CV output does not speak the factory's language. A measurement model emits opaque keys and a raw graph of distances. Each factory has its own named Points of Measure and tolerances, so the engine's output has to be mapped to business meaning without retraining the model per customer.
What we built ✓ verified in code
Depth-aware measurement engine
A FastAPI service drives an Intel RealSense depth camera, captures aligned colour and depth frames, and back-projects each detected 2D garment landmark into a real-world 3D point using the depth map and camera intrinsics. Every measurement is the true Euclidean distance in centimetres, so it stays accurate regardless of how far the camera sits from the garment.
Automated CV model chain
A four-stage pipeline locates measurement points automatically across nine garment types: a fine-tuned TinyViT classifier identifies the garment, BiRefNet segments it from the background, and an HRNet pose network detects the landmarks. The model surfaces a complete graph of landmark-to-landmark distances, keeping the vision layer decoupled from any single factory's measurement vocabulary.
Django QC system of record
A Django REST backend models the apparel catalog, Points of Measure, golden-sample seeds, per-SKU tolerances, and configurable quality rules. It maps the raw model keys to named POMs, compares each production garment against its seed within tolerance, tallies failures by priority, and returns a PASS, FAIL, or REVIEW verdict per garment and per batch.
Role-based factory workflows
Operator-facing apps cover three roles built for non-technical floor staff: Admin sets up the standard and captures the golden sample, QC Operator runs line inspections, and Supervisor adjudicates borderline REVIEW cases with mandatory remarks. Every inspection gets a tokenised public link for QR-shareable reports, backed by an immutable activity log.

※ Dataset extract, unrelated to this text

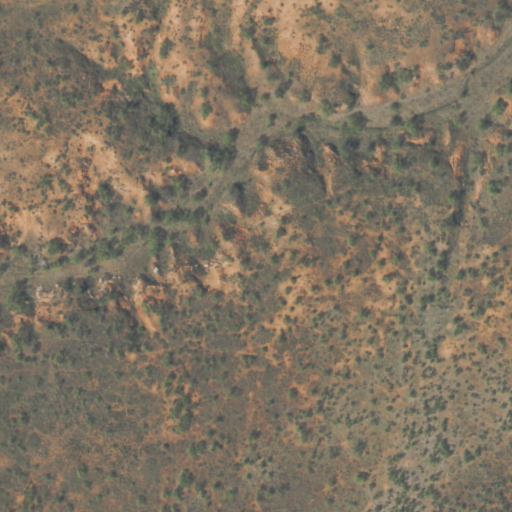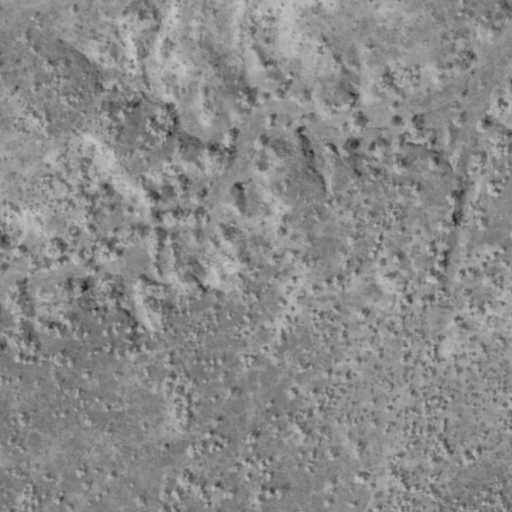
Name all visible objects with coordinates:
road: (249, 352)
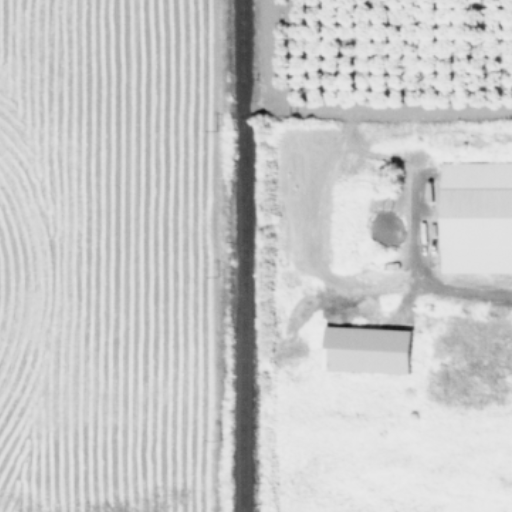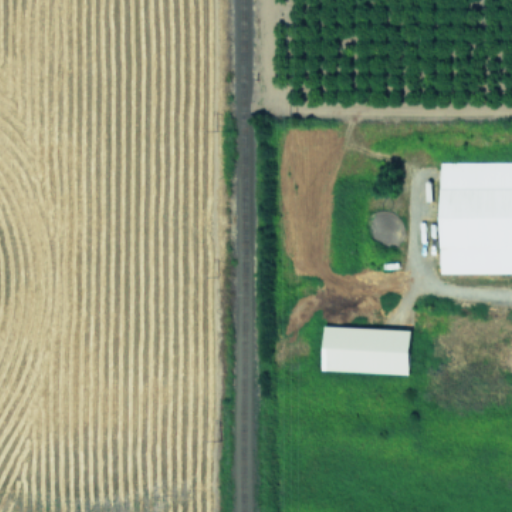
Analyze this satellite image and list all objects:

Zero-hardware single-photo path
A separate, lighter estimator uses an OpenAI GPT-4o-mini vision model to read garment dimensions and a confidence score from a single ordinary photo plus a visible reference object for scale. It offers a no-special-hardware alternative to the depth-camera pipeline for lower-fidelity use cases.
How it works
- 1
Configure the standard once. An admin sets up the master data and maps the model's measurement keys to the factory's named Points of Measure per category, then captures the golden sample for a style and size. The system measures it, maps the values to POM codes, and locks it in as the reference seed.
- 2
Capture and measure on the line. A QC operator selects a style with a locked seed and captures the production garment. The depth camera grabs aligned colour and depth frames, and the model chain classifies, segments, and detects landmarks in a single orchestrated pass.
- 3
Back-project to true centimetres. Each 2D landmark is converted into a real-world 3D point using the aligned depth value and camera intrinsics, and every measurement becomes the true 3D distance in centimetres rather than a distance-sensitive pixel estimate.
- 4
Compare and verdict. The backend compares each measured POM against the seed within its configured percentage tolerance, weights failures by CRITICAL, MEDIUM, or INFO priority, applies the SKU's quality rule, and returns PASS, FAIL, or REVIEW with a full per-POM breakdown.
- 5
Route, review, and share. Borderline REVIEW cases route to a supervisor for an accept or reject decision with mandatory remarks. Batches close automatically once the target quantity is reached, and any inspection can be shared through a tokenised public report link.
The outcome
The result is a repeatable, objective, auditable QC gate that turns a subjective manual step into a configurable, data-backed PASS, FAIL, or REVIEW decision. The standard is learned once from a golden sample, measurements are taken in true centimetres using depth and camera intrinsics, and verdicts are weighted by per-POM priority with automatic supervisor routing for borderline cases. Built for non-technical floor staff with two measurement modalities, a high-fidelity depth-camera path and a no-hardware single-photo path, the measurement and inspection engine is real and ready to connect to the live camera rig.